The exhibition in Chicago brings together 36 Latin American artists who, through more than 40 works, challenge colonial narratives through critical, community-based, and resistance-oriented practices.

April 03, 2026
DISPOSITIONS IN THE AMERICAS: CONTEMPORARY ART AND THE COLONIAL LEGACY

“Dispossession”—the deprivation of land, culture, language, or all three—has been a defining condition in the Americas, initiated by European colonialism. The exhibition Dispossessions in the Americas: The Extraction of Bodies, Land, and Heritage from La Conquista to the Present brings together more than 40 works by 36 contemporary artists from across Latin America, whose practices broadly seek to critique and destabilize the historical policies of dispossession. The exhibition opens on Friday, April 17, 2026, at Wrightwood 659 Chicago and is curated by Jonathan D. Katz and Eduardo Carrera.

 

Featuring photographs, videos, installations, performances, sculptures, and paintings produced between 1960 and 2025, the exhibition examines the enduring legacies of colonialism, showing how dispossession continues to shape Indigenous, Afro-descendant, queer, and trans communities.
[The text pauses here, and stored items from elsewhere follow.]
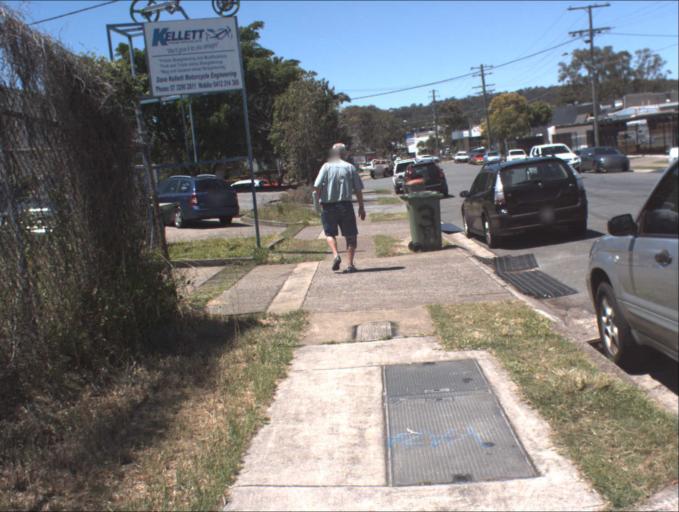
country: AU
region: Queensland
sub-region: Logan
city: Springwood
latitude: -27.6246
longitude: 153.1227
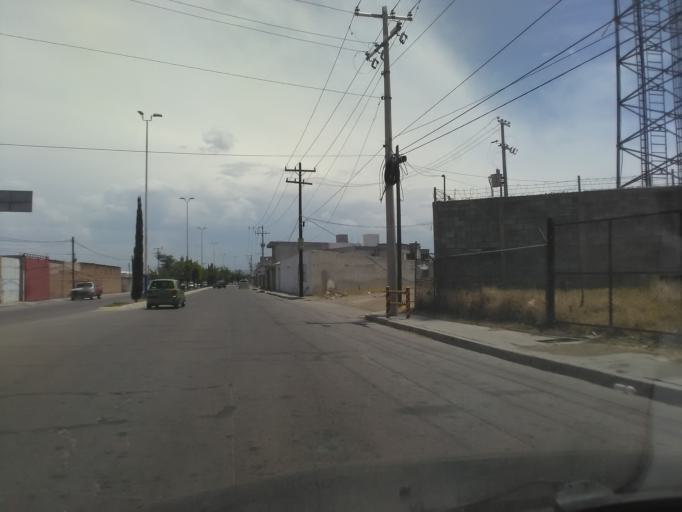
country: MX
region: Durango
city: Victoria de Durango
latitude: 24.0298
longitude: -104.6137
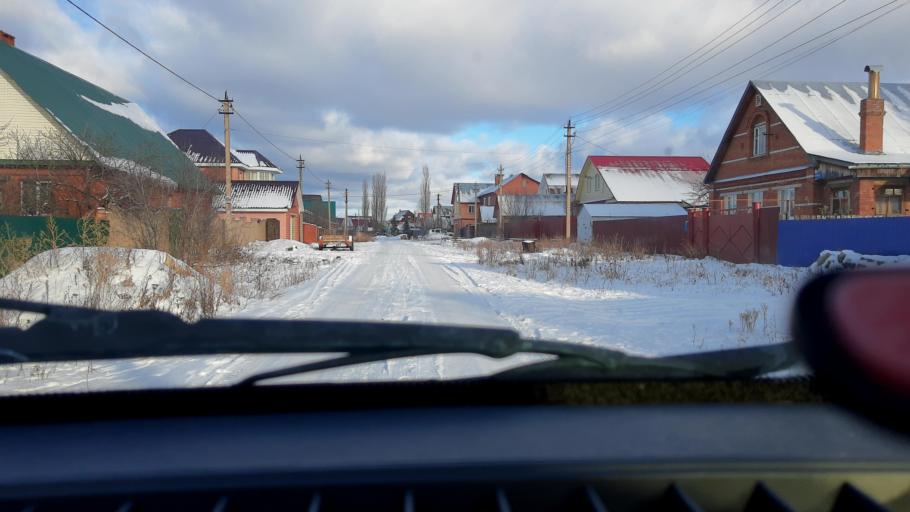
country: RU
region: Bashkortostan
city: Iglino
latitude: 54.7906
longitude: 56.2446
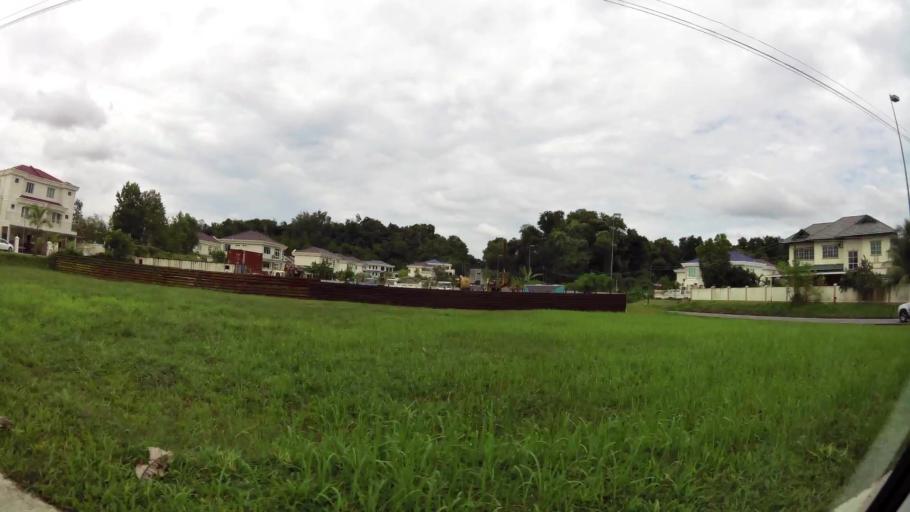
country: BN
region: Brunei and Muara
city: Bandar Seri Begawan
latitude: 4.8888
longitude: 114.9050
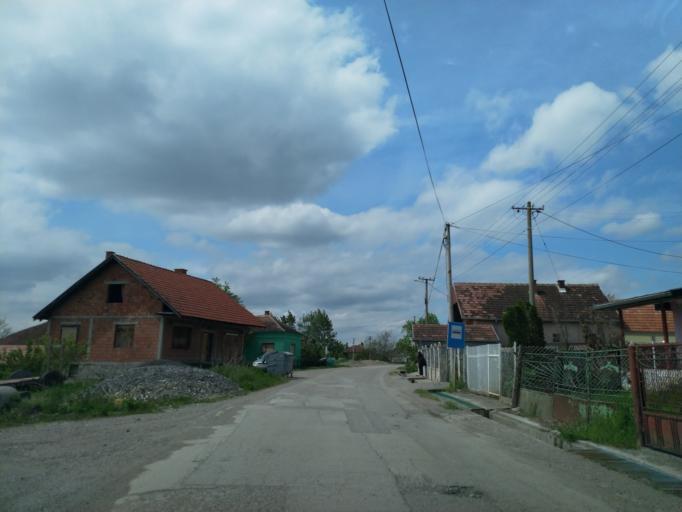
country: RS
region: Central Serbia
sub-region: Pomoravski Okrug
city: Paracin
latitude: 43.9386
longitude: 21.4911
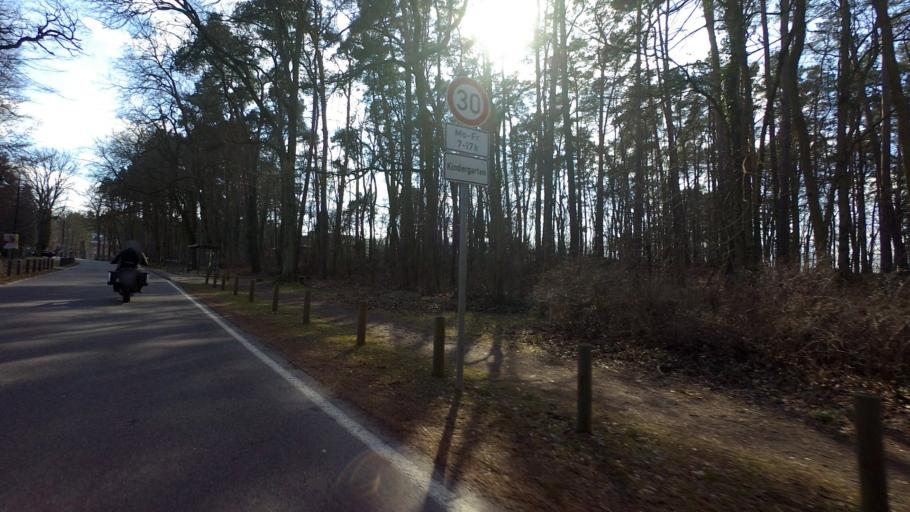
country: DE
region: Brandenburg
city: Biesenthal
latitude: 52.7736
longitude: 13.6144
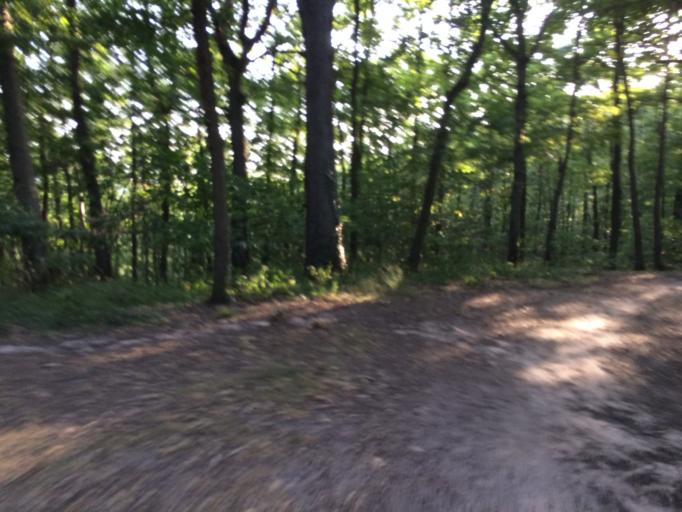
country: FR
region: Ile-de-France
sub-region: Departement de l'Essonne
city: Igny
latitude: 48.7431
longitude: 2.2461
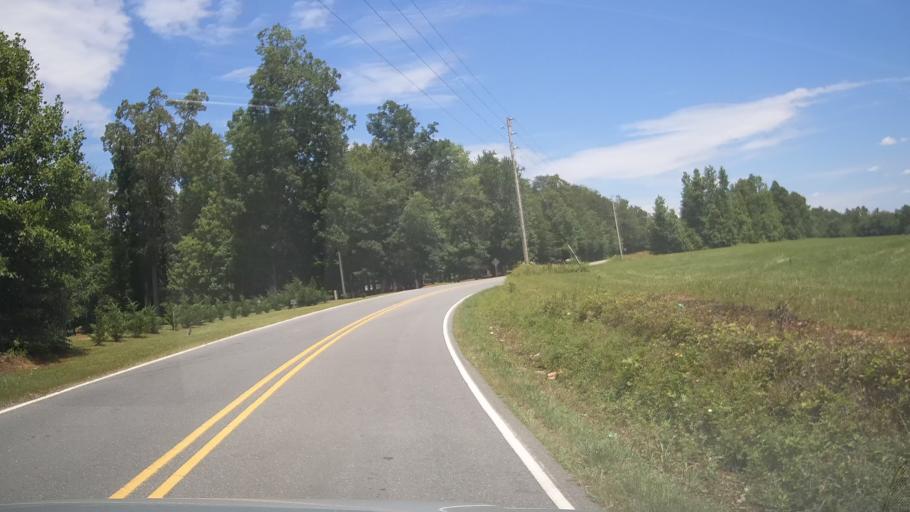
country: US
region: North Carolina
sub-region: Burke County
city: Glen Alpine
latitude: 35.6382
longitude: -81.7949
Professor Katz notes: “Dispossession (…) is not merely a historical fact. It remains, arguably, the defining condition of much of Latin America.” He adds: “Dispossessions in the Americas takes this historical context as its point of departure, bringing together activist artists whose work challenges the colonial values and institutions that have systematically suppressed the priorities of Indigenous, Latinx, and Afro-descendant peoples, as well as women and queer/trans individuals.”
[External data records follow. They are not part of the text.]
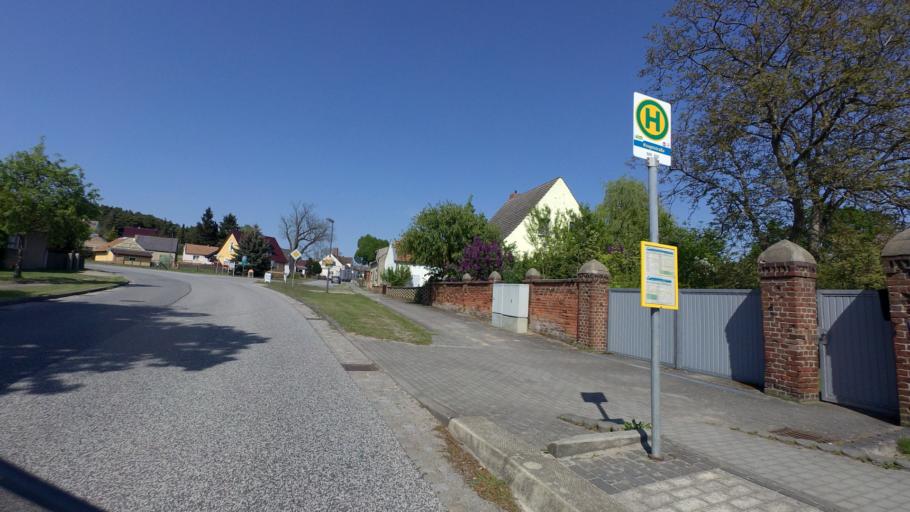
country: DE
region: Brandenburg
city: Neu Zauche
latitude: 52.0377
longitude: 14.0380
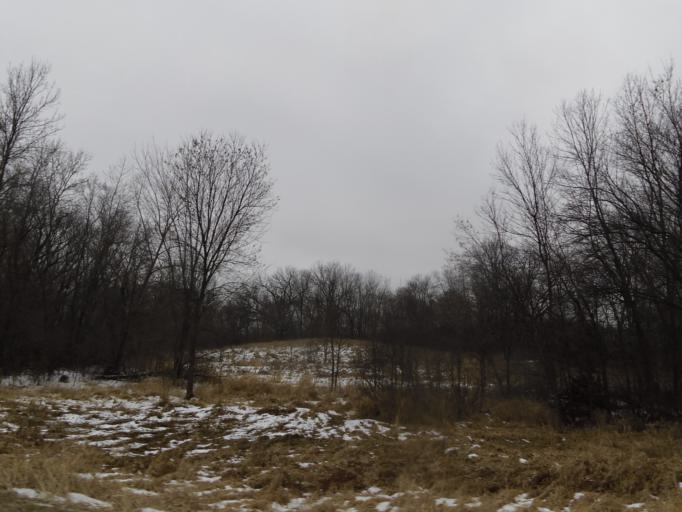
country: US
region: Minnesota
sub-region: Carver County
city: Watertown
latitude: 44.9726
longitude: -93.8496
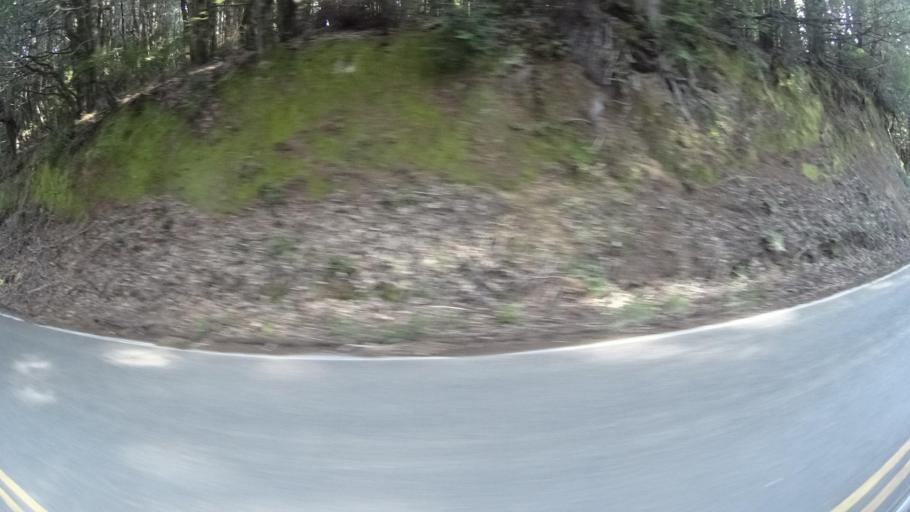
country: US
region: California
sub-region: Humboldt County
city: Bayside
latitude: 40.7503
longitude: -123.9821
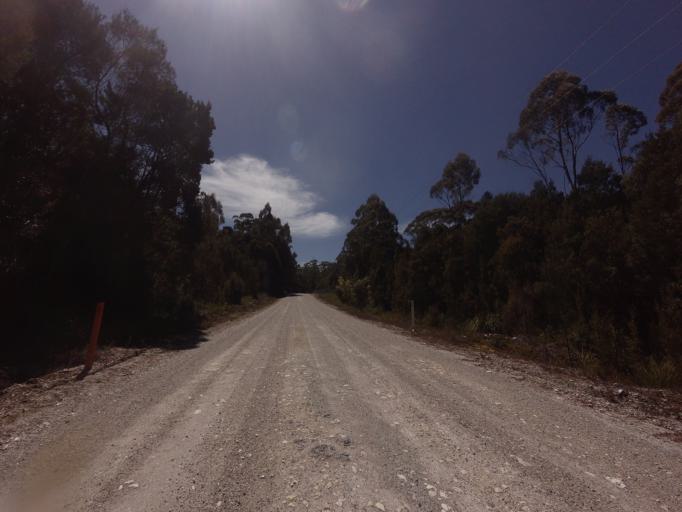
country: AU
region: Tasmania
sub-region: West Coast
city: Queenstown
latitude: -42.7568
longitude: 145.9859
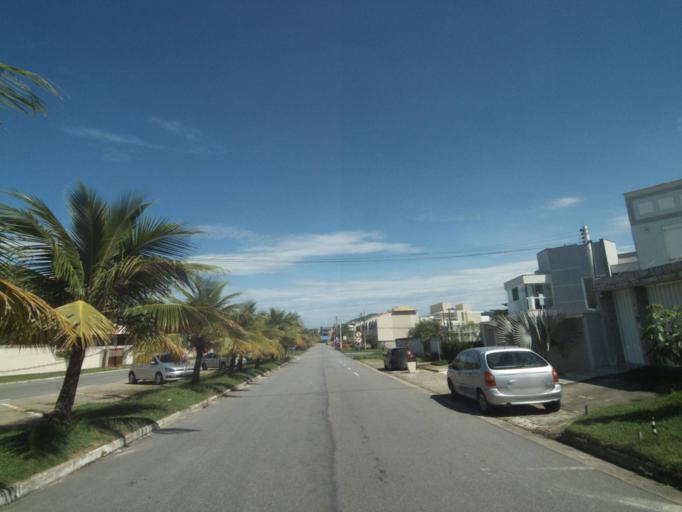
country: BR
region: Rio de Janeiro
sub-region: Niteroi
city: Niteroi
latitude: -22.9609
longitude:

Co-curator Carrera adds: “The artists in the exhibition reconfigure memory, assert belonging, and create new ways of relating to history and territory by exploring the hybridization of body, land, spirituality, and ecology. They become mediators of physical and symbolic spaces that question colonial hierarchies.”

 

Between 2021 and 2024, twelve Latin American museums in ten countries collaborated with local curators to present exhibitions as part of Dispossessions in the Americas, a transdisciplinary project that combines research, teaching, and community engagement, led by the University of Pennsylvania with support from the Mellon Foundation. The presentation at Wrightwood 659 is the final and cumulative iteration of these exhibitions and includes bilingual texts in English and Spanish.
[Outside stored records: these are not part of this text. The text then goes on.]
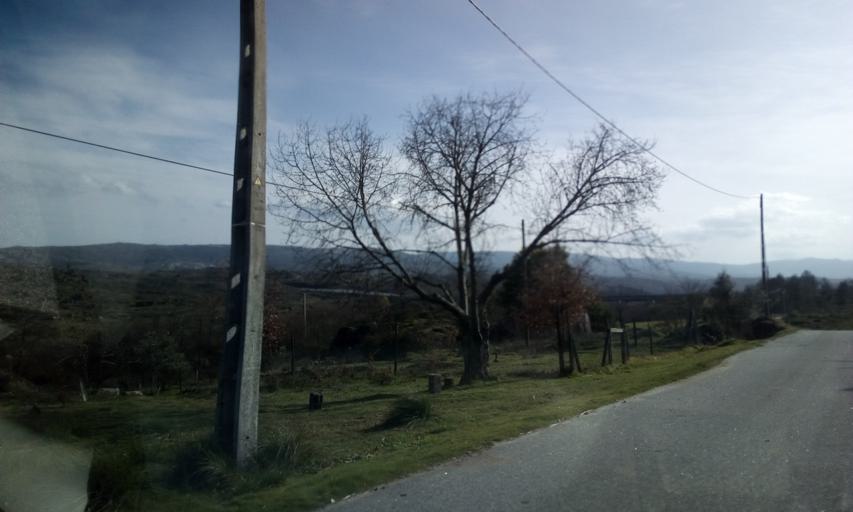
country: PT
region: Guarda
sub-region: Celorico da Beira
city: Celorico da Beira
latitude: 40.6369
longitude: -7.4327
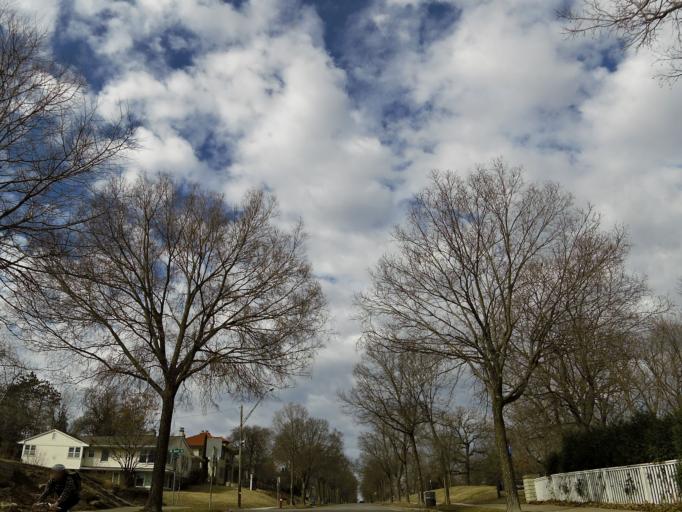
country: US
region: Minnesota
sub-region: Hennepin County
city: Saint Louis Park
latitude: 44.9193
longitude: -93.3151
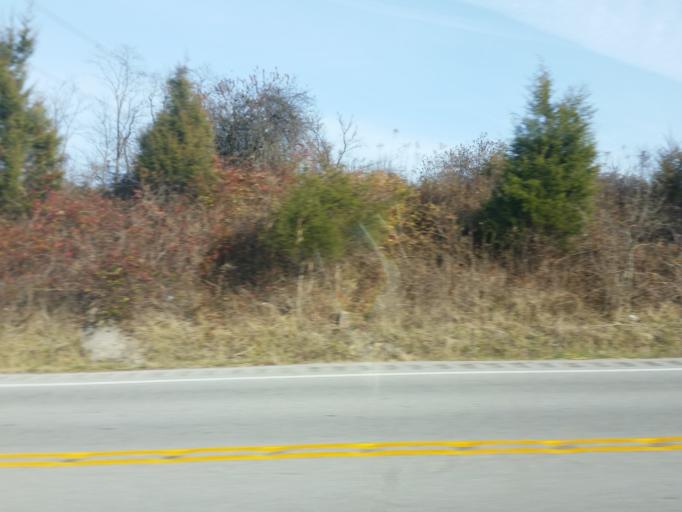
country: US
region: Kentucky
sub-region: Pendleton County
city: Falmouth
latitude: 38.5674
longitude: -84.2926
Organized around three axes—Territory, Body, and Cultural Heritage—the exhibition explores how contemporary artists transform the materiality and symbols of colonial power into practices of environmental care and embodied liberation. These works also propose a new—and more precise—relationship to history, no longer narrated from the colonizer’s perspective.

 

Dispossessions in the Americas will be accompanied by an off-site video art program. Held biweekly starting April 24, it will take place on Friday and Saturday afternoons at Lincoln Park Presbyterian Church. Artists featured in the video program include Las Nietas de Nono, Coco Fusco, Carolina Caycedo, Zahy Guajajara, Neyen Pailamilla, Arisleyda Dilone, Rio Parana, and Luiz Roque.

 

Participating artists in the exhibition include Karina Aguilera Skvirsky, Archivo de la Memoria Trans, Carlos Arias, Felipe Baeza, Tania Bruguera, Saskia Calderón, Seba Calfuqueo, Javier Cardona Otero, Colectivo Ayllu, Colectivo Tawna, Wilson Díaz, Frau Diamanda / Héctor Acuña, Augusto Falconi, Regina José Galindo, Ani Ganzala, Frank Gaudlitz, Camilo Godoy, Thomas Locke Hobbs, Rember Yahuarcani, Deborah Anzinger, Madorilyn Crawford, Miguel Ángel Rojas, Lizette Nin, Ana Mendieta, Joiri Minaya, Lulu Molinares, Laryssa Machada, Cinthia Marcelle, Carlos Martiel, Purita Pelayo, Kiván Quiñones, Tania Bruguera, Deborah Thomas, Gihan Tubbeh, Javi Vargas Sotomayor, Antonio Wong Rengifo, and Luis Fernando Zapata.